One of Dr. Way's research
students has produced a 'linguistics-lite' approach to EBMT. One
interesting aspect to this approach is the use of the Web to validate
the translations output by their system. More recent novel research
has centred on using EBMT with training data restricted to certain
linguistic phenomena and an unambiguous lexicon. Current work
centres on scalability, and extending this approach to English-Irish.

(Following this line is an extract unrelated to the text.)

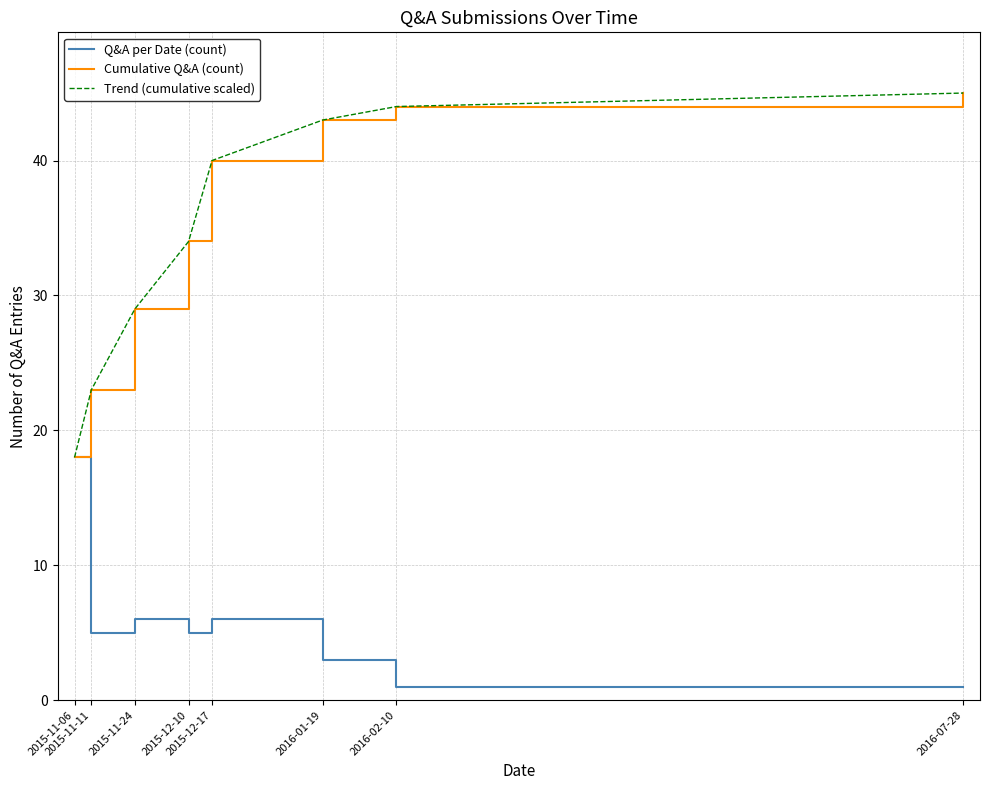

Does the chart have visible grid lines?

Yes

Another of Dr. Way's research students is developing a 'linguistics-rich'
approach to EBMT combining rules and probabilistic reasoning,
where tree-based representations of source and target sentences
are generalised and new input strings are translated with respect
to the generalised fragments in the system's database. They plan
to port their earlier work on English-French to English-German
and French-German. In addition, Dr. Way and his student have published
the first 'Data-oriented' parser which can handle Chinese.
Other work in MT (in
conjunction with Prof. Josef van Genabith and two postgraduate
studentss) involves a project to trick existing online MT systems
into producing better translations. In conjunction with another
research student, aspects of EBMT are being integrated into other
statistical models of translation in a novel, hybrid corpus-based
approach. Dr. Way has also received a grant from SFI/Royal Irish
Academy to develop a Chinese-English MT system together with colleagues
in China.
Traditionally, unification
grammars are hand-coded. This is extremely time-consuming, expensive
and very difficult to scale. With Prof. van Genabith and three
students, Dr. Way has developed a new method for automatically
extracting wide-coverage probabilistic unification grammars from
treebank resources. He and his group have also applied this methodology
to German and plan to migrate it to Spanish, French and Chinese.